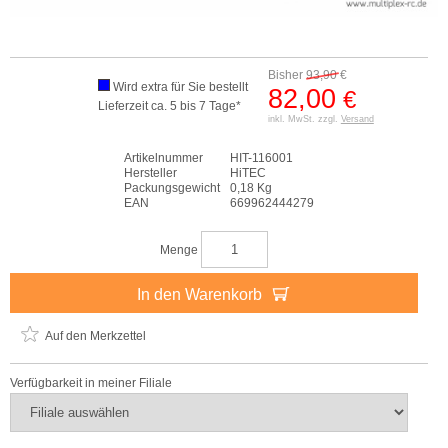
Bisher
93,90
€
Wird extra für Sie bestellt
82,00
€
Lieferzeit ca. 5 bis 7 Tage*
inkl. MwSt. zzgl.
Versand
Artikelnummer
HIT-116001
Hersteller
HiTEC
Packungsgewicht
0,18 Kg
EAN
669962444279
Menge
In den Warenkorb
Auf den Merkzettel
Verfügbarkeit in meiner Filiale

⁂

* **Exercise description**
Set out every line of text from the records as a Markdown table with the columns No. and Text, numbering the rows in order and skipping any blank lines. Omit the pictures.

* **Reply to the exercise**
| No. | Text |
|---|---|
| 1 | Bisher |
| 2 | 93,90 |
| 3 | € |
| 4 | Wird extra für Sie bestellt |
| 5 | 82,00 |
| 6 | € |
| 7 | Lieferzeit ca. 5 bis 7 Tage* |
| 8 | inkl. MwSt. zzgl. |
| 9 | Versand |
| 10 | Artikelnummer |
| 11 | HIT-116001 |
| 12 | Hersteller |
| 13 | HiTEC |
| 14 | Packungsgewicht |
| 15 | 0,18 Kg |
| 16 | EAN |
| 17 | 669962444279 |
| 18 | Menge |
| 19 | In den Warenkorb |
| 20 | Auf den Merkzettel |
| 21 | Verfügbarkeit in meiner Filiale |